Introduction To Go Karting
Do you have a need for speed? Go karting is a great hobby for the whole family. There's nothing like racing around a track at 75 mph. Here's how to get started.
Gentlemen and Ladies! Start your engines! If those words make your blood rush, then you should consider go-karting for fun and profit! All over the world, people are gassing up their tanks and revving up their motors hoping to be the next championship racer on their track. You can win prizes, money or just do it for the fun. Karters like to tinker and one thing they all have in common is a need for speed.
A go-kart is a small gas powered car that seats one person. The driver sits only a few inches above the ground and there is no body on the car, just a chassis. Depending on the style of kart you can go from 40 to 100 miles per hour. Experienced karters recommend some passive viewing before jumping behind the wheel. Watch some races, hang around a track, get the feel of the sport by reading magazines and books.
When you're ready to give it a go check the phone book for a track near you where you can rent a kart by the hour. These tracks may offer classes where you will be taught maintenance, safety rules and basic driving skills. Practicing outside of a race is very important. Be sure you can start, stop and turn without any problems.
Investing in your own kart is a big decision. It's time and money. You can buy used karts or parts to build your own, but be careful that you’re not buying anything bent or broken. A beginner may be better off spending the money with a good kart shop so you know what you’re getting. A kart kit (which has everything you need to get started) can run around $2,000 dollars. You will have to pay track fees from 50 to 100 dollars, gas and oil and new tires for almost every race. If you’re not interested in racing, just riding for fun you can get away with a lot less.
If you're ready to feel the burn, look into these different styles of karting:
Sprint Racing - a Sprint Kart looks like the original 50’s style with a seat that let’s the driver sit up straight. This is to give the driver a better view and better control since sprint courses are full of turns. Drivers average about 70 miles per hour.
Enduro Racing or Road Racing - They are called Enduro since they take endurance to run. These karts are designed so the driver is in a reclining position like a luge driver. This reduces wind resistance and helps the car go faster. Enduro cars can go up to 125 miles per hour
Superkarts - These are fairly new and were first designed in Europe. They are described as "expensive flying lawn chairs with clutches." Drivers are between the sit-up and lie-down positions. It has six speeds and a clutch and can go up to 165 miles per hour. A Superkart can cost you 15,000 dollars and are expensive to repair and maintain.

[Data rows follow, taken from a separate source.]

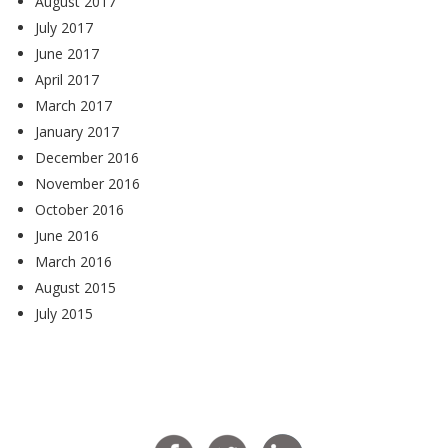
August 2017
July 2017
June 2017
April 2017
March 2017
January 2017
December 2016
November 2016
October 2016
June 2016
March 2016
August 2015
July 2015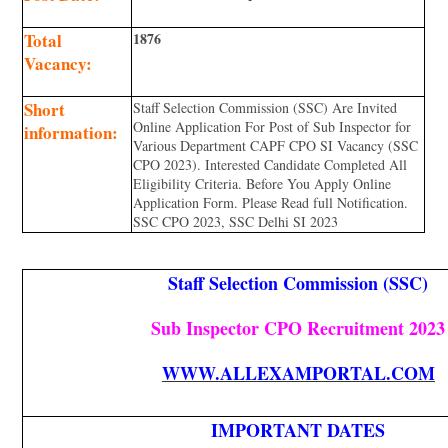
Total
1876
Vacancy:
Short
Staff Selection Commission (SSC) Are Invited
Online Application For Post of Sub Inspector for
information:
Various Department CAPF CPO SI Vacancy (SSC
CPO 2023). Interested Candidate Completed All
Eligibility Criteria. Before You Apply Online
Application Form. Please Read full Notification.
SSC CPO 2023, SSC Delhi SI 2023
Staff Selection Commission (SSC)
Sub Inspector CPO Recruitment 2023
WWW.ALLEXAMPORTAL.COM
IMPORTANT DATES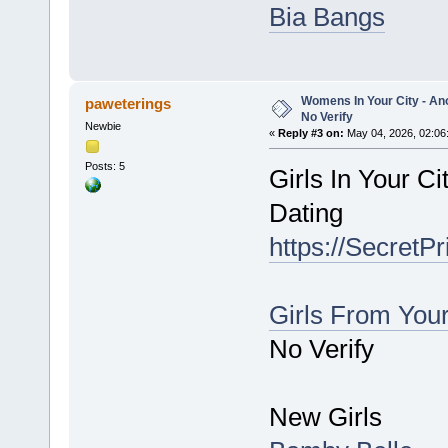
Bia Bangs
Womens In Your City - An
paweterings
No Verify
Newbie
«
Reply #3 on:
May 04, 2026, 02:06
Posts: 5
Girls In Your C
Dating
https://SecretP
Girls From You
No Verify
New Girls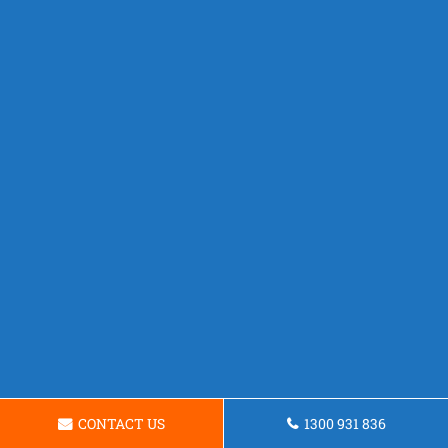
CONTACT US
1300 931 836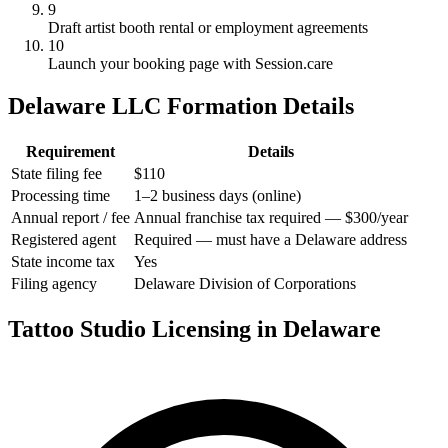
9
Draft artist booth rental or employment agreements
10
Launch your booking page with Session.care
Delaware LLC Formation Details
Requirement
Details
State filing fee
$110
Processing time
1–2 business days (online)
Annual report / fee
Annual franchise tax required — $300/year
Registered agent
Required — must have a Delaware address
State income tax
Yes
Filing agency
Delaware Division of Corporations
Tattoo Studio Licensing in Delaware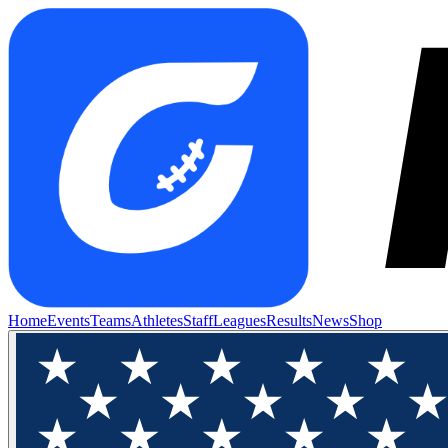
Home
Events
Teams
Athletes
Staff
Leagues
Results
News
Shop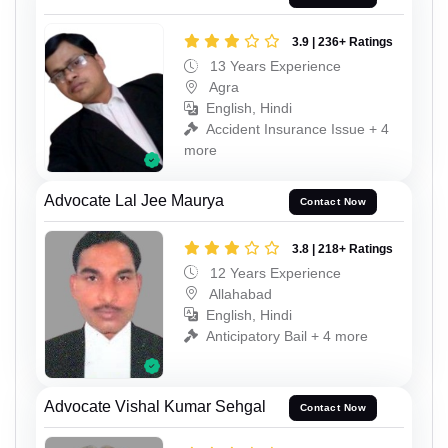
3.9 | 236+ Ratings
13 Years Experience
Agra
English, Hindi
Accident Insurance Issue + 4
more
Advocate Lal Jee Maurya
Contact Now
3.8 | 218+ Ratings
12 Years Experience
Allahabad
English, Hindi
Anticipatory Bail + 4 more
Advocate Vishal Kumar Sehgal
Contact Now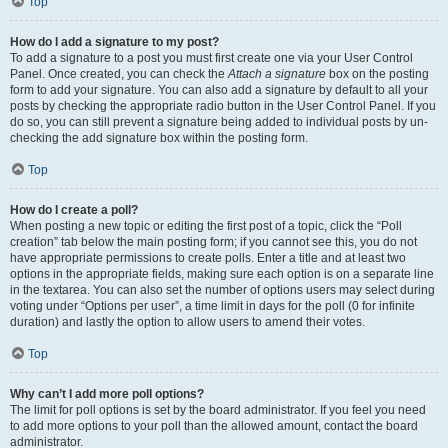
Top
How do I add a signature to my post?
To add a signature to a post you must first create one via your User Control
Panel. Once created, you can check the
Attach a signature
box on the posting
form to add your signature. You can also add a signature by default to all your
posts by checking the appropriate radio button in the User Control Panel. If you
do so, you can still prevent a signature being added to individual posts by un-
checking the add signature box within the posting form.
Top
How do I create a poll?
When posting a new topic or editing the first post of a topic, click the “Poll
creation” tab below the main posting form; if you cannot see this, you do not
have appropriate permissions to create polls. Enter a title and at least two
options in the appropriate fields, making sure each option is on a separate line
in the textarea. You can also set the number of options users may select during
voting under “Options per user”, a time limit in days for the poll (0 for infinite
duration) and lastly the option to allow users to amend their votes.
Top
Why can’t I add more poll options?
The limit for poll options is set by the board administrator. If you feel you need
to add more options to your poll than the allowed amount, contact the board
administrator.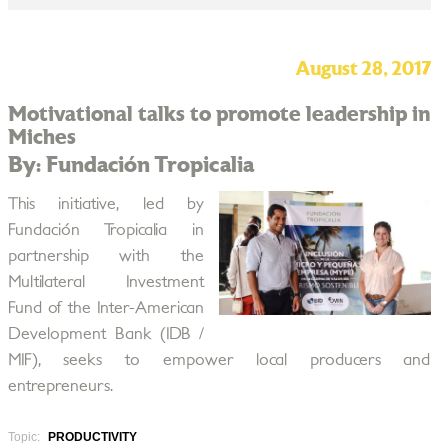
August 28, 2017
Motivational talks to promote leadership in
Miches
By: Fundación Tropicalia
This initiative, led by
Fundación Tropicalia in
partnership with the
Multilateral Investment
Fund of the Inter-American
Development Bank (IDB /
MIF), seeks to empower local producers and
entrepreneurs.
Topic:
PRODUCTIVITY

Like many sports, karting can be dangerous if you’re not well prepared. You’ll always see an ambulance standing by at a race but that is there for everyone’s protection, it is rarely used to take someone to the hospital. Drivers must wear a helmet and clothing that protects them from bumps and scrapes. Because the engines are noisy, earplugs are recommended as well. And for the those of you with long hair, (guys included) be sure it is well secured beneath a helmet to keep it from catching in the moving parts of the kart.
To race in most of the official competitions in North America, you will need to belong to one of the two kart associations, International Kart Federation, or World Karting Association. They will help you determine your ‘class’ for racing which is based on your age, experience and type of car you drive. Being a ‘licensed’ member of one of these associations helps assure that all drivers will operate in a safe manner and within the rules.
Karting can be an expensive hobby, but it's also one that can be enjoyed by the entire family. Moms, dads, son and daughters can all enjoy a day at the races.